* **Text provided**
_ _ _

Business Times - 30 Nov 2010

GMG Global takes over Thai rubber producer


By KAREN NG

RUBBER producer GMG Global and its Thai joint venture, GP Sentosa Enterprises, have agreed to buy 55 per cent of loss-making Teck Bee Hang (TBH), a Thailand-based rubber producer and trader.

GMG said yesterday that it would take a 49 per cent stake for 20,000 baht (S$874) while GP Sentosa, its 40 per cent associate company, will acquire 6 per cent for 10,000 baht.

The net asset value of TBH at end-December 2009 was negative 124.68 million baht. Net loss for the year ended 2009 came to 323.3 million baht.

To turn the Thai company around, GMG will lend TBH US$15 million as working capital, at interest of 5 per cent a year. This loan will be secured against TBH's stock-in-trade, in accordance with Thai law.

GMG will also lend US$32.5 million to GP Sentosa, which will use the money to restructure TBH's debts.

GMG said that the funds for the acquisition, totalling some S$62 million, comprises S$49 million from a renounceable rights issue last year and S$13 million from bank loans.

GP Sentosa was set up on Aug 10 to help GMG explore and seek out investment opportunities in Thailand. GMG listed GP Sentosa as a TBH shareholder but did not disclose its stake.

TBH, incorporated in 1954, produces and trades in technically specified rubber (TSR). It owns five rubber processing factories that produce about 200,000 tonnes of TSR a year.

But the 2008 global meltdown took a heavy toll on TBH's working capital, as the company had to service bank loans.

_ _ _

* **Information supplied**
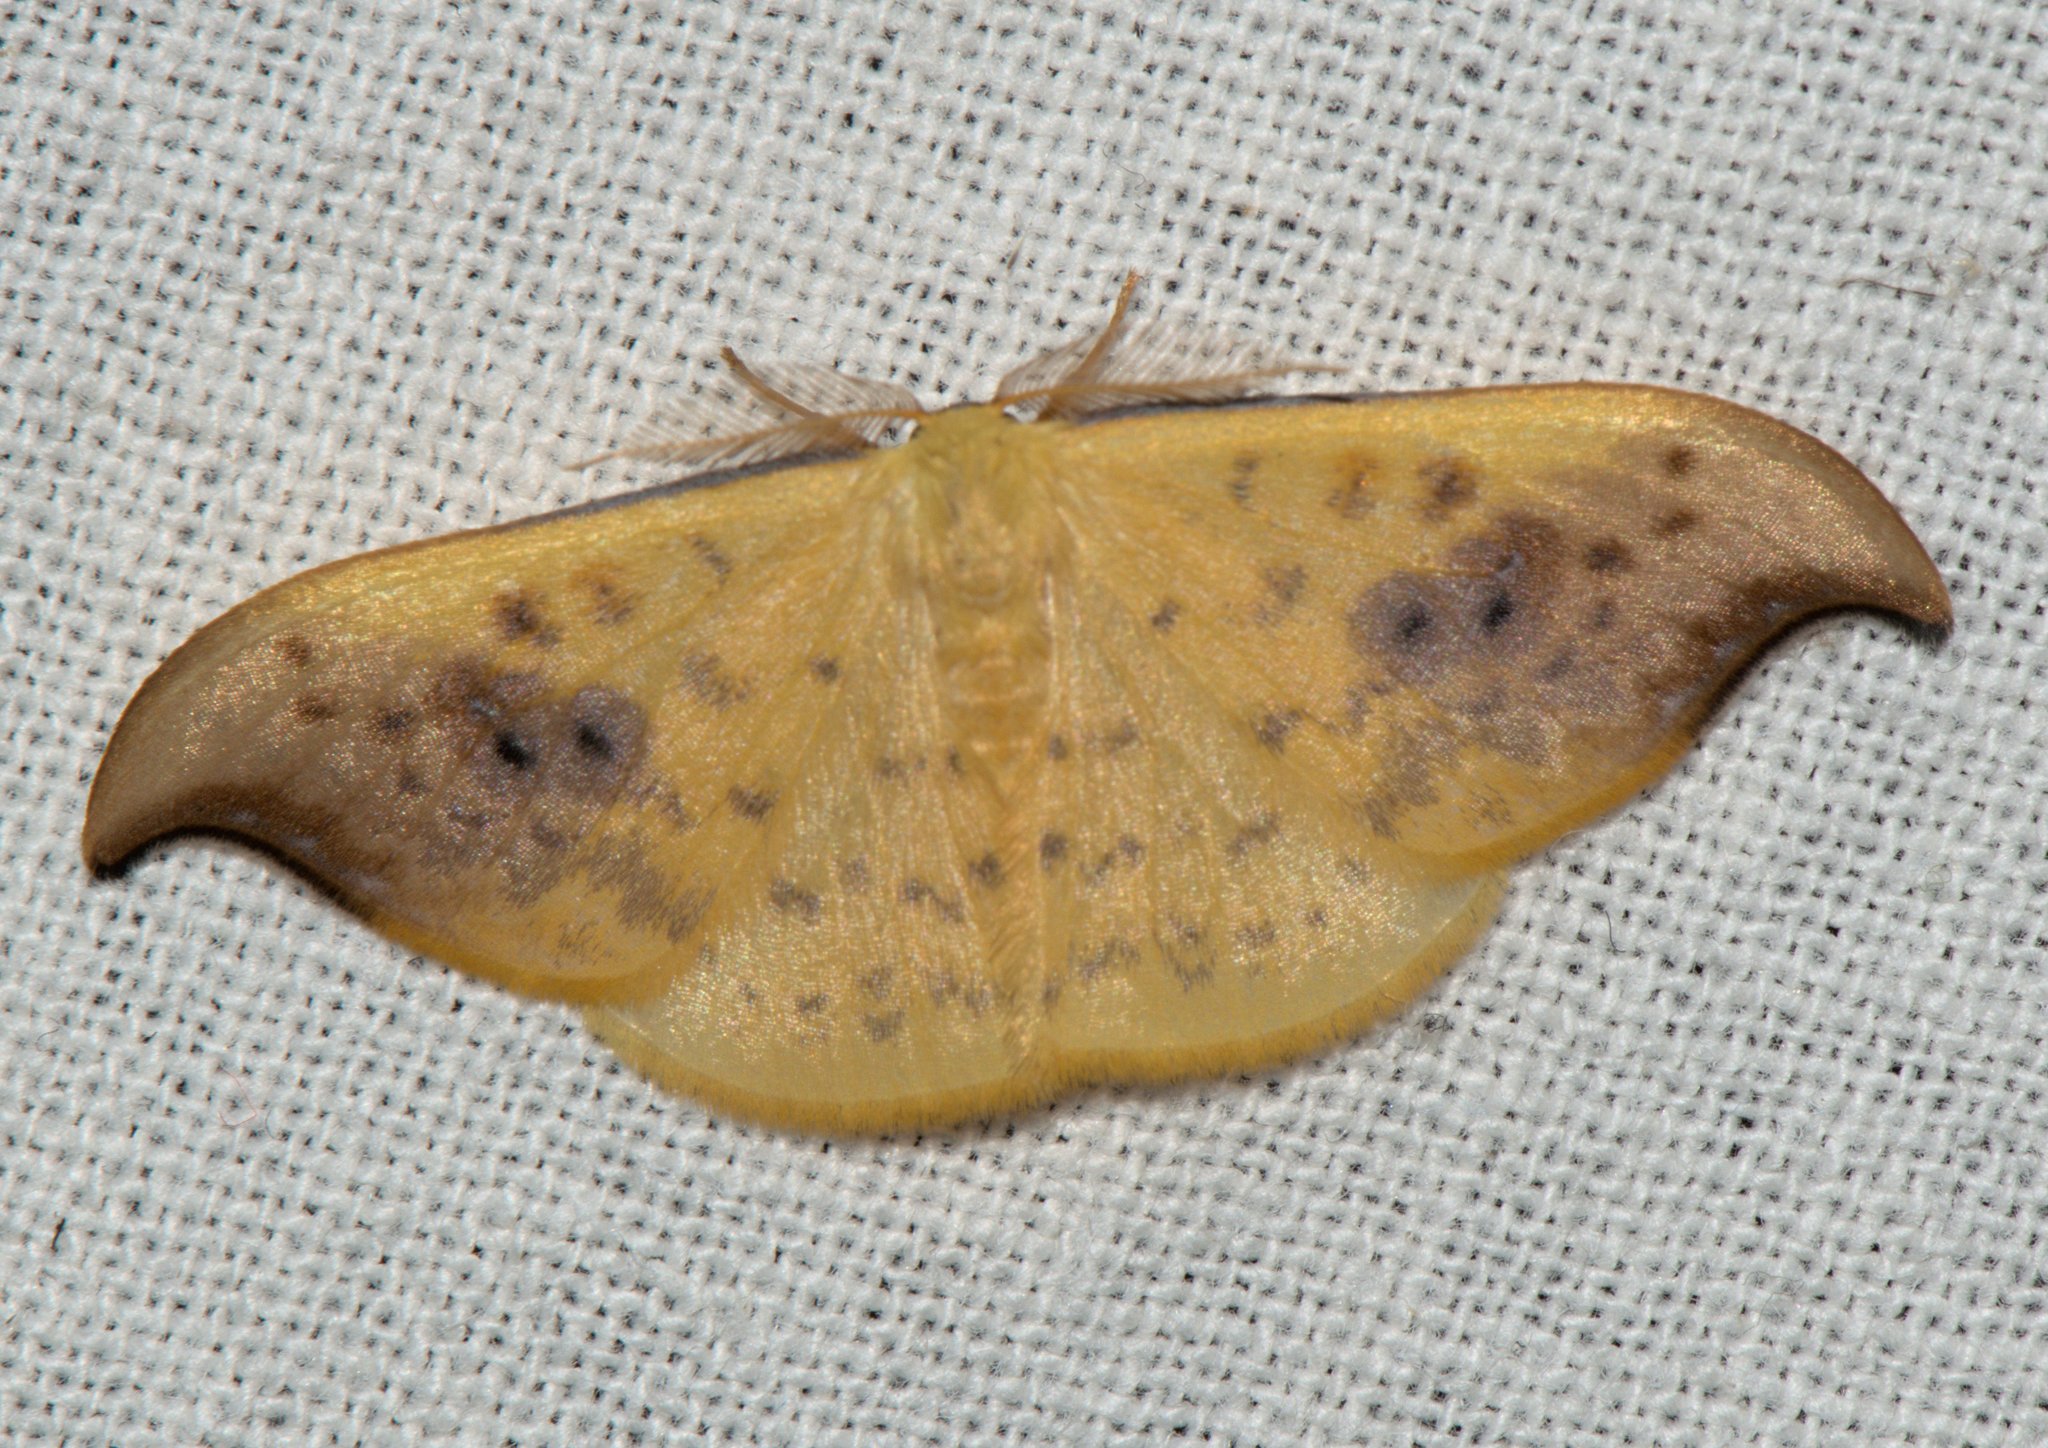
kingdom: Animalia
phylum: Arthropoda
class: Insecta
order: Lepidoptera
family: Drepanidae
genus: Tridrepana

_ _ _

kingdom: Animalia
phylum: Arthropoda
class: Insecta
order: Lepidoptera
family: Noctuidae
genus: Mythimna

_ _ _

* **To do**
A – Write out the stretch of the GMG Global takeover article from "To turn the" through "TSR a year.".
B – In the GMG Global takeover article, what annual interest rate applies to the US$15 million working-capital loan to TBH?
The entries are separate material and have no connection to the article about GMG Global.

* **Full answers**
A –
To turn the Thai company around, GMG will lend TBH US$15 million as working capital, at interest of 5 per cent a year. This loan will be secured against TBH's stock-in-trade, in accordance with Thai law.

GMG will also lend US$32.5 million to GP Sentosa, which will use the money to restructure TBH's debts.

GMG said that the funds for the acquisition, totalling some S$62 million, comprises S$49 million from a renounceable rights issue last year and S$13 million from bank loans.

GP Sentosa was set up on Aug 10 to help GMG explore and seek out investment opportunities in Thailand. GMG listed GP Sentosa as a TBH shareholder but did not disclose its stake.

TBH, incorporated in 1954, produces and trades in technically specified rubber (TSR). It owns five rubber processing factories that produce about 200,000 tonnes of TSR a year.

B – 5 per cent a year.